WHAT YOU SHOULD DO
A verbatim copy of all the data is required; the pictures should not appear in it.
:: PROVIDED RECORDS ::
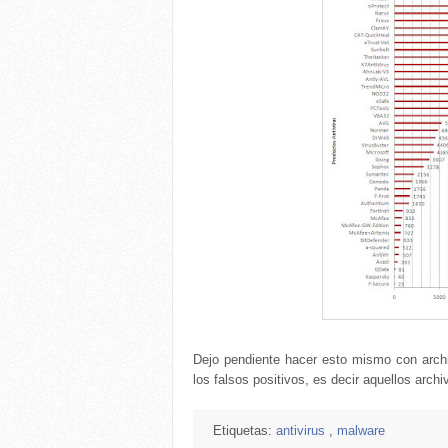
Dejo pendiente hacer esto mismo con archiv
los falsos positivos, es decir aquellos arc
Etiquetas:
antivirus
,
malware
:::
EXERCISE RESPONSE
Dejo pendiente hacer esto mismo con archiv
los falsos positivos, es decir aquellos arc
Etiquetas:
antivirus
,
malware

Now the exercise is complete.